November 4th, 2008
By John DeFore
Green Right Now
While biofuel proponents struggle with concerns that some of their favored technologies — like those turning corn into car fuel — literally take food out of the mouths of the poor in pursuit of fossil-fuel independence, scientists are pursuing alternatives that not only won’t interfere with the global food supply, but actually clean up after it.
A new study published in the Journal of Chemical Technology & Biotechnology claims that renewable bioethanol can be squeezed, not out of olives, but out of the seeds we spit out of them.
According to researchers from the Universities of Jaén and Granada in Spain,
polysaccharides in olive stones “can be broken down into sugar and then fermented to produce ethanol.” Their process involved pressure-cooking the pits, then adding enzymes to degrade them; so far, they’ve achieved yields of 5.7 kilograms of ethanol per 100 kg of pits.

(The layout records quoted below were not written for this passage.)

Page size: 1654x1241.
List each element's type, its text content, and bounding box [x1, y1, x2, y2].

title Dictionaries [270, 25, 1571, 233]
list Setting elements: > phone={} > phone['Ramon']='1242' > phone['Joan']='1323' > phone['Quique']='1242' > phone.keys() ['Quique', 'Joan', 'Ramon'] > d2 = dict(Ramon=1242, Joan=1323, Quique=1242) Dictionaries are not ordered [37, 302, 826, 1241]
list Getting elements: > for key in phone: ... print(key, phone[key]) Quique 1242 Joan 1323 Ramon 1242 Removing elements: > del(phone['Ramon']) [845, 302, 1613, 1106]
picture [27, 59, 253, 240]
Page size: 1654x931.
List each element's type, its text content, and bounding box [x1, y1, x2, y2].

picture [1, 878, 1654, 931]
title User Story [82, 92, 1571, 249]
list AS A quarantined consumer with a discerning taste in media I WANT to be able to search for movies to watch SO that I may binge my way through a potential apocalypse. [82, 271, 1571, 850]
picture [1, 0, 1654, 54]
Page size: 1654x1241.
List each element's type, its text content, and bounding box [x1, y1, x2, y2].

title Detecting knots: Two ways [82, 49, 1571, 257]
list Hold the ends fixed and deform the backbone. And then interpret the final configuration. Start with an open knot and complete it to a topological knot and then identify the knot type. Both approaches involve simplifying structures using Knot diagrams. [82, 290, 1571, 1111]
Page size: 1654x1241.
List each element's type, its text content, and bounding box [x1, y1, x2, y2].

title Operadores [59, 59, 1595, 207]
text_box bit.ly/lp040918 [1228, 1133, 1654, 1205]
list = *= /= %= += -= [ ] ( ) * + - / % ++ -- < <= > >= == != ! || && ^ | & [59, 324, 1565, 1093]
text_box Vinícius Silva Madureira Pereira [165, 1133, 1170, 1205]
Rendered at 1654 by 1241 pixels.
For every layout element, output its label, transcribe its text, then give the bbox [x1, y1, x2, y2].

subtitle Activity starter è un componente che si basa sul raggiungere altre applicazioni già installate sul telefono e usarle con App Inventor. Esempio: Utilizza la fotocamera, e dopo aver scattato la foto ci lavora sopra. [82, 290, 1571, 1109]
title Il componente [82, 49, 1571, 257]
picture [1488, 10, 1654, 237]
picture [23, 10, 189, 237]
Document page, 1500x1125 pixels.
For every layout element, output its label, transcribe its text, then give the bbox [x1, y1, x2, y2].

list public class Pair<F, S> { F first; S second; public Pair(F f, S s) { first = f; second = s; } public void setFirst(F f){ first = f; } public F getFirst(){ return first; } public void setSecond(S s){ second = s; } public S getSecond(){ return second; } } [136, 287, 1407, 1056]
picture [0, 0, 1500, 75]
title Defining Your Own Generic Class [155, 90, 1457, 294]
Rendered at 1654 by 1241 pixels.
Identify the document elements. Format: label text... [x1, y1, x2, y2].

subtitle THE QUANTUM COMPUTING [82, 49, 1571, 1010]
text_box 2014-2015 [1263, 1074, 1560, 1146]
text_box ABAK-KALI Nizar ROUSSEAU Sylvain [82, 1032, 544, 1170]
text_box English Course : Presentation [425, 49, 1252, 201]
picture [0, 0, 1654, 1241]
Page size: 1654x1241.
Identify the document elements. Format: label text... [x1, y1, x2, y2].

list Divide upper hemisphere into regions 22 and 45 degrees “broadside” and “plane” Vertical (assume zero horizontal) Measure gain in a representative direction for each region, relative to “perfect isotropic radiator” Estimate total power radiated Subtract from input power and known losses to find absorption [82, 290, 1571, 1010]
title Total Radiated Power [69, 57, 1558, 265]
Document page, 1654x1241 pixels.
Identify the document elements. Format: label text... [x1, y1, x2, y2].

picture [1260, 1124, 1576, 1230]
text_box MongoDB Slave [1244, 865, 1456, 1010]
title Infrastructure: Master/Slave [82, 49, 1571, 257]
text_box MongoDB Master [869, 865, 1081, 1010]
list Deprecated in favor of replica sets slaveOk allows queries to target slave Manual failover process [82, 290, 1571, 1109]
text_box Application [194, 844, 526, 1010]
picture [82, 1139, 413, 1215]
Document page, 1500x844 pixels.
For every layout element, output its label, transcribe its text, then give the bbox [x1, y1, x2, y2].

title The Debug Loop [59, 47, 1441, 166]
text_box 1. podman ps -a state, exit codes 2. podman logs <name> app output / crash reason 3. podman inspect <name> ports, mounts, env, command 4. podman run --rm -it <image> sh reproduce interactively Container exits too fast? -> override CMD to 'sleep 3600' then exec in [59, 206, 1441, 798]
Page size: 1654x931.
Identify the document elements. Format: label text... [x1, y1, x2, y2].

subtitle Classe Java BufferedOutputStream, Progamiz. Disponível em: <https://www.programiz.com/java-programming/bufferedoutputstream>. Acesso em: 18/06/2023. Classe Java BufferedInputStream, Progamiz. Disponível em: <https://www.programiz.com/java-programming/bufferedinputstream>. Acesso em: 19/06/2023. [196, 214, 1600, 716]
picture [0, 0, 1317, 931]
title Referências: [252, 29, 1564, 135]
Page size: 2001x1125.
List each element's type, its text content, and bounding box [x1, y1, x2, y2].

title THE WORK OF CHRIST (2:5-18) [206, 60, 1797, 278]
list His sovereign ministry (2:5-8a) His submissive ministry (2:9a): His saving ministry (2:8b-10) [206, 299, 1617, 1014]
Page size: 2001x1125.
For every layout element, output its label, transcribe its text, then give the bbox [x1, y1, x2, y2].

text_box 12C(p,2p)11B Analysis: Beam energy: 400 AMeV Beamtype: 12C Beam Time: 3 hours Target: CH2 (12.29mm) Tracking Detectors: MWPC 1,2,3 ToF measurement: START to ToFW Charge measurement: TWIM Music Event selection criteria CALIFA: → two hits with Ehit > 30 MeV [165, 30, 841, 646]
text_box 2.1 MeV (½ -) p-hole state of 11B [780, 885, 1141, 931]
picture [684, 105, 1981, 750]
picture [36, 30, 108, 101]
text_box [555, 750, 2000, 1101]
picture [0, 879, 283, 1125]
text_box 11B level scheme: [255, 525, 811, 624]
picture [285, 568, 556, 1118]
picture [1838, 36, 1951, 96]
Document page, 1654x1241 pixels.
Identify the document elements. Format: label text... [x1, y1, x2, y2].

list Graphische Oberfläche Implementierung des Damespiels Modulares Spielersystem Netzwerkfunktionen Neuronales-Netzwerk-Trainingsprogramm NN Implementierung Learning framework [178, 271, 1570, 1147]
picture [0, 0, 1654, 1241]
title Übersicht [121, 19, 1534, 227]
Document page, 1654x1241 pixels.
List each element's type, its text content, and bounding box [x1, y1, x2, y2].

That may not sound like much, but the study quotes an annual available supply of 4 million metric tons of the stuff — removed from olives being packed for table use or squeezed for olive oil — that until now has been treated as waste. What’s more, the pits are so compact they’re economical to ship for processing.
Researchers aren’t claiming olive waste alone will transform transportation, but they do suggest that “if similar principles were employed across all agricultural industries, energy gains would be significant.”